Rédigé par Philippe Touzet le Vendredi 28 Janvier 2011

Deux arrêts de la chambre mixte de la Cour de cassation, en date du 19 novembre 2010, ont mis fin à une confusion résultant d’une jurisprudence de Cours d’appel concernant les délégations de pouvoir au sein des sociétés par actions simplifiées.



Clarification en matière de délégation de pouvoir dans les SAS
Dans deux affaires distinctes, deux salariés, licenciés par le DRH de leurs sociétés respectives, ont contesté leur licenciement au motif que les signataires des lettres de licenciement n’étant pas directeurs généraux mandataires, ils n’avaient pas le pouvoir de prendre de telles décisions.

Deux cours d’appel ont accueilli cette argumentation et prononcé, l’une la nullité du licenciement et ordonné la réintégration (CA Versailles, 5 nov 2009), l’autre l’octroi de dommages et intérêts pour licenciement sans cause réelle et sérieuse (CA Paris, 3 dec 2009).

La cour de cassation a censuré les deux décisions considérant que l’article L 227-6 ne fait pas obstacle à la délégation du pouvoir de licencier.

En effet, il convient de rappeler qu’il existe deux notions distinctes : les dirigeants mandataires de la société et les personnes délégataires de pouvoirs de la part de ces mêmes dirigeants.

Les Cours d’appel ont confondu ces deux notions, peut-être en raison de l’histoire quelque peu tourmentée de la désignation des dirigeants dans les SAS.

Le statut des dirigeants de SAS

La seule contrainte des sociétés par actions simplifiées en matière de désignation des dirigeants est de prévoir un président.

A l’origine, afin d’éviter de créer une confusion, seul le président était prévu par les textes, sans possibilité de faire appel à une coprésidence, comme en matière de SARL par exemple.

Il en est résulté l’utilisation par la pratique des délégations de pouvoirs du président, soit par acte sous seing privé, soit dans les statuts.

Une étonnante décision de la cour de cassation du 2 juillet 2002 avait remis en cause les délégations en considérant que seul le président pouvait représenter la société.

Cette décision ayant créé une insécurité juridique concernant la portée des délégations de pouvoir, le législateur a souhaité officialiser la possibilité de désigner des directeurs généraux et a modifié en ce sens l’article L 227-6 du code de commerce par la loi 2003-706 du 1er août 2003.

Un alinéa a donc été ajouté :

« les statuts peuvent prévoir les conditions dans lesquelles, une ou plusieurs personnes autres que le président, portant le titre de directeur général ou de directeur général délégué, peuvent exercer les pouvoirs confiés à ce dernier par le présent article. »

En pratique, la personne nommée directeur général est mentionnée sur le document dit « extrait K bis » de la société, ce qui permet aux tiers d’identifier facilement leur interlocuteur.

Les tiers n’ont pas à se préoccuper des pouvoirs du directeur général car il est présumé disposer de pouvoirs identiques à ceux du président, lequel : « est investi des pouvoirs les plus étendus pour agir en toute circonstance au nom de la société dans les limites de l’objet social » selon la formule consacrée.

Par ailleurs, on rappellera que le président d’une SAS peut être une personne morale.

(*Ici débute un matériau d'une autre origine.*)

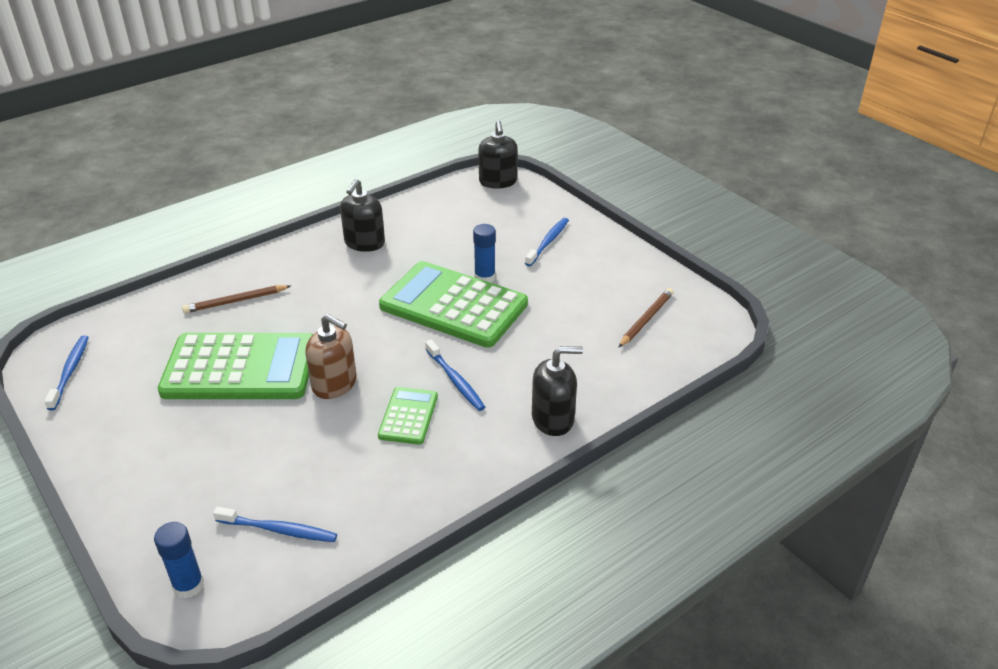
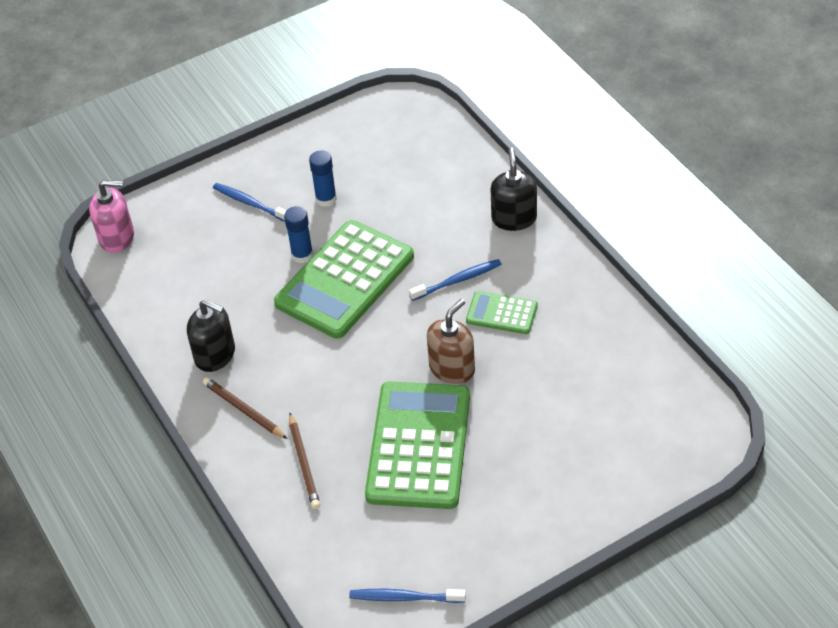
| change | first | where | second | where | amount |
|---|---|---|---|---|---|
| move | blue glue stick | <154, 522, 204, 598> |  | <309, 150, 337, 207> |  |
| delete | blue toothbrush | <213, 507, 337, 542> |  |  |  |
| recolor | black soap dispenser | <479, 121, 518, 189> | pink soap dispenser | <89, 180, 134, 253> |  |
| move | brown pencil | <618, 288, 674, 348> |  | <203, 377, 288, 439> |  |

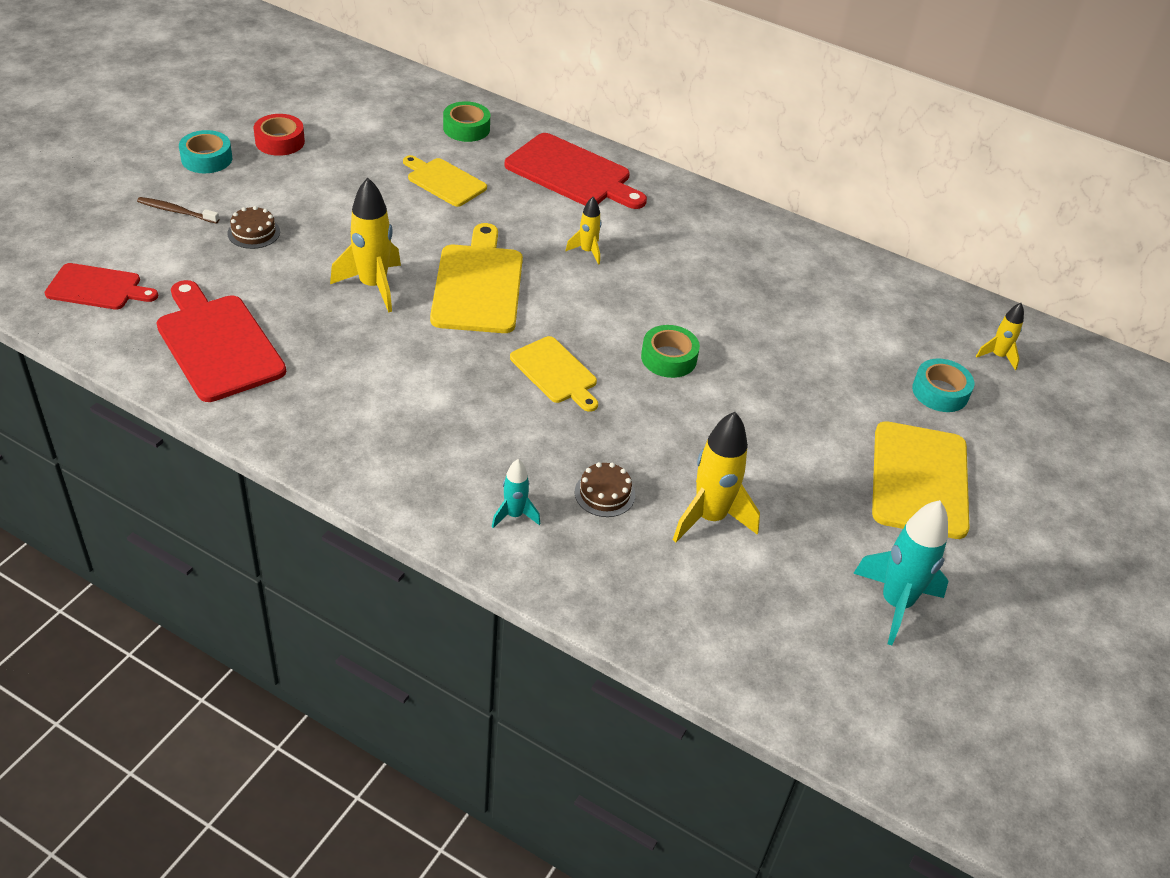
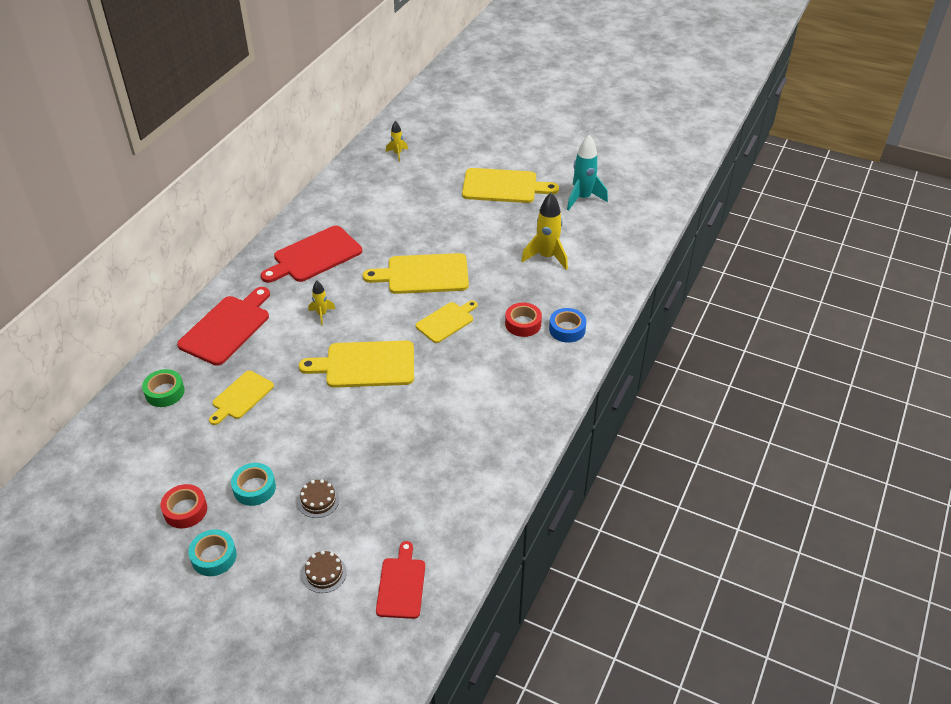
| change | first | where | second | where | amount |
|---|---|---|---|---|---|
| delete | brown toothbrush | <137, 197, 219, 224> |  |  |  |
| move | red cutting board | <157, 280, 286, 402> |  | <261, 226, 362, 283> |  |
| delete | yellow rocket | <330, 178, 401, 313> |  |  |  |
| replace | turquoise rocket | <492, 459, 540, 528> | blue tape | <549, 308, 586, 343> |  |
| move | brown cake | <575, 462, 635, 517> |  | <302, 551, 347, 593> |  |
| replace | green tape | <641, 325, 700, 378> | yellow cutting board | <363, 253, 469, 294> |  |
| move | turquoise tape | <912, 359, 974, 412> |  | <231, 463, 276, 506> |  |
| insert |  |  | red tape | <505, 302, 542, 337> |  |

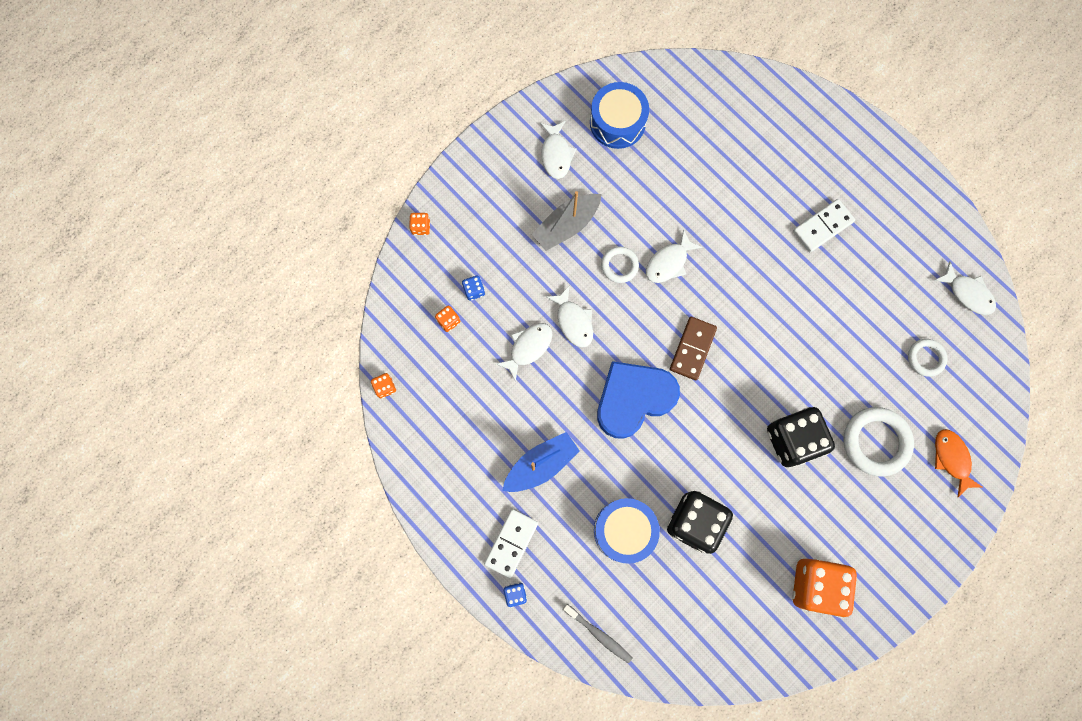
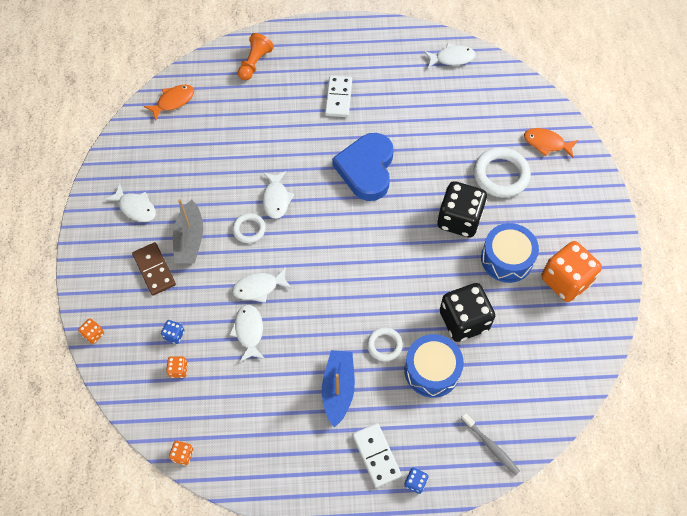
| change | first | where | second | where | amount |
|---|---|---|---|---|---|
| rotate | white fish | <546, 285, 593, 348> |  | <232, 267, 292, 303> | 150 degrees clockwise |
| rotate | grey toothbrush | <563, 604, 632, 663> |  | <461, 413, 520, 475> | 60 degrees clockwise |
| move | blue drum | <590, 82, 649, 149> |  | <481, 223, 539, 283> |  |
| move | blue heart | <597, 361, 680, 439> |  | <332, 133, 394, 201> |  |
| move | brown domino | <670, 317, 717, 380> |  | <132, 242, 176, 296> |  |
| move | white ring | <908, 339, 947, 377> |  | <367, 327, 403, 361> |  |
| insert |  |  | orange fish | <144, 85, 194, 121> |  |
| insert |  |  | orange pawn | <238, 33, 274, 80> |  |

La possibilité de désigner un ou des directeurs généraux est donc également utile dans cette hypothèse, sauf à faire intervenir le représentant légal de la société présidente pour tous les actes de la SAS.
Les dispositions concernant les pouvoirs des dirigeants de société à l’égard des tiers sont classiques et ont pour objet d’une part de faciliter la vie de l’entreprise, en confiant des pouvoirs étendus aux dirigeants et d’autre part d’assurer la sécurité juridique, en instituant une publicité et en prévoyant que le dépassement de l’objet social n’est pas opposable aux tiers, sauf à démontrer la connaissance du dépassement.

Pour autant, il n’est pas imaginable que seuls les dirigeants figurant au registre du commerce et des sociétés puissent engager la société.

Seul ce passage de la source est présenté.